Why Libertarians, Conservatives, and Anarchists Should Get Along

Part 3: How dozens of ideologies boil down to two

Published in The Freedom Scale – 13 mins – Sep 1

How many political ideologies have there been over the last 150 years?

In all likelihood, a series of familiar words has begun flashing through your head. Communism. Fascism. Socialism. Conservatism. Libertarianism.

Perhaps you drilled down a little further: Democratic socialism. Progressivism (America) and social democracy (Europe). Paleo-conservative, social conservative, fiscal conservative.

Maybe you can describe some of the differences between Italian fascism and German Nazism, or between Marxism-Leninism and Maoism.
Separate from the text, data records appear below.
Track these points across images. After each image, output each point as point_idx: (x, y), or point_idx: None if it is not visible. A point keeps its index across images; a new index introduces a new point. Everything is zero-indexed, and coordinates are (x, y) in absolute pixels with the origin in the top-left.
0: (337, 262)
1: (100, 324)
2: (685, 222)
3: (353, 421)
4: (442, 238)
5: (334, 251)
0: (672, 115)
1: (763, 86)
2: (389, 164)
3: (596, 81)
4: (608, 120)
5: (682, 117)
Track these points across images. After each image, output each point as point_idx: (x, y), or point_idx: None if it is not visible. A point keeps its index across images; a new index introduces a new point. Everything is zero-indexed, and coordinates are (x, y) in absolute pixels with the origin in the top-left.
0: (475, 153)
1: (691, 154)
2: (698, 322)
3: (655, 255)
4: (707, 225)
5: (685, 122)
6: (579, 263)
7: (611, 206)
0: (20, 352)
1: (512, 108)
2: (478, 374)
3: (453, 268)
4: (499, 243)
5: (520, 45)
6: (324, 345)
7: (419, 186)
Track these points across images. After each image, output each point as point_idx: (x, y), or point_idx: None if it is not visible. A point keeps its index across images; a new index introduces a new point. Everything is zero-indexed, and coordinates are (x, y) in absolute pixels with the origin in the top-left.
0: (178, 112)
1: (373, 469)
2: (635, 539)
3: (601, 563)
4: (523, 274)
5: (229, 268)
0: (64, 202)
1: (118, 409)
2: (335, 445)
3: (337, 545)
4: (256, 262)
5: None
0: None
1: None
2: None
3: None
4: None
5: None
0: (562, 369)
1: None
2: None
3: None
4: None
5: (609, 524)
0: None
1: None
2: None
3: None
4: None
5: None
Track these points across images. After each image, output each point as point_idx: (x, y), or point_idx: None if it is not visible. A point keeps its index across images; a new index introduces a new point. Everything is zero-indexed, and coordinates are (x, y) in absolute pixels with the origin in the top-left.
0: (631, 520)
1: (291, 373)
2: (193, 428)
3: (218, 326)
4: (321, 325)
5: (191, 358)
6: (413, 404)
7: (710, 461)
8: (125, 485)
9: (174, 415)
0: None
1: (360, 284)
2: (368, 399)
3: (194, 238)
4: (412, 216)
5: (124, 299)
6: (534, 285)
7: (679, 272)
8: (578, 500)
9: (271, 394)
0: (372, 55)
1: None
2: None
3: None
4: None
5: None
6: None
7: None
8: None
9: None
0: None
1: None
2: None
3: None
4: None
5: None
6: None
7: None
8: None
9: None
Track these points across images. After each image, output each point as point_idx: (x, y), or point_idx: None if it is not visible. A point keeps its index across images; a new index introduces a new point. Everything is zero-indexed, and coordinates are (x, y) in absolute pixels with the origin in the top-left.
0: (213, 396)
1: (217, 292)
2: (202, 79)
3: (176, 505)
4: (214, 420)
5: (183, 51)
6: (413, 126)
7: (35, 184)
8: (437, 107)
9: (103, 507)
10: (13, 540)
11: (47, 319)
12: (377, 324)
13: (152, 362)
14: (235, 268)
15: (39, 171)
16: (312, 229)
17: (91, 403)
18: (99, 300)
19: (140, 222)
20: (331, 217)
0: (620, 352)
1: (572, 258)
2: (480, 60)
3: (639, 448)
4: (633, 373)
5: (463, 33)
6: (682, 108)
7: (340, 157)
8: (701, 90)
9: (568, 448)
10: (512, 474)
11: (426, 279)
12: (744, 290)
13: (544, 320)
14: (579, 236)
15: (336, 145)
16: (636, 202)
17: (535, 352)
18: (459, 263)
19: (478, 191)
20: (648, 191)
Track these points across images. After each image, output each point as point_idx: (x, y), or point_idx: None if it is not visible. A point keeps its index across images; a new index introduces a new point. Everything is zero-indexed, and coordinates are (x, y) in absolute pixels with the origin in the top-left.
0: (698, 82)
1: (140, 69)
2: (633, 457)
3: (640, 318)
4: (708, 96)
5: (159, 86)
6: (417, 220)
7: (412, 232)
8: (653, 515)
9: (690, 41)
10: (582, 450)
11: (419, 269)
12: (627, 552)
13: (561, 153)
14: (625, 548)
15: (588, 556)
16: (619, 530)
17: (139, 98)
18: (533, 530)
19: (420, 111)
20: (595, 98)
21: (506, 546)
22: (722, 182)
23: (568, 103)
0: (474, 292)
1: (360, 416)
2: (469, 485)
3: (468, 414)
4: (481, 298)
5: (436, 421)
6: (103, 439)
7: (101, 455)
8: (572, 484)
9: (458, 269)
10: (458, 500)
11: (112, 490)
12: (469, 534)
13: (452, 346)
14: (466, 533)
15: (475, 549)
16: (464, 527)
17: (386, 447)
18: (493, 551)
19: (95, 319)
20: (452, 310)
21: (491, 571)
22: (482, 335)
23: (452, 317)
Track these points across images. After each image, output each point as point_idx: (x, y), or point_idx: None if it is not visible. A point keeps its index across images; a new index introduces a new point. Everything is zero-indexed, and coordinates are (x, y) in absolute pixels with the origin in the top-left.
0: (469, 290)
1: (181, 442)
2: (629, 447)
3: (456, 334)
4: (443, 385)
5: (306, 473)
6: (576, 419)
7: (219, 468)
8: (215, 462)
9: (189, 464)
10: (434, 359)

Maybe you can list every single flavor of the libertarian rainbow, from most to least austere: Anarchist, minarchist, Objectivist, Public Choice School, Austrian (Misesian), Austrian (Hayekian), Chicago School…

And so on.

Every one of these ideological categories can be further subdivided, and there are plenty of others I didn’t mention. But what if I told you that at one level of analysis, there aren’t dozens of ideologies, but only two?

A bigger tent

In Part 1, we discussed the tendency of political movements to fracture—often over comparatively minor differences. Discussion becomes debate. Debate becomes division. Division becomes dissolution. Political movements possess a seemingly bottomless capacity to fork into ever-smaller splinter groups.

In Part 2, we explored some of the internal divisions within the freedom movement, and why libertarians are especially prone to fractiousness.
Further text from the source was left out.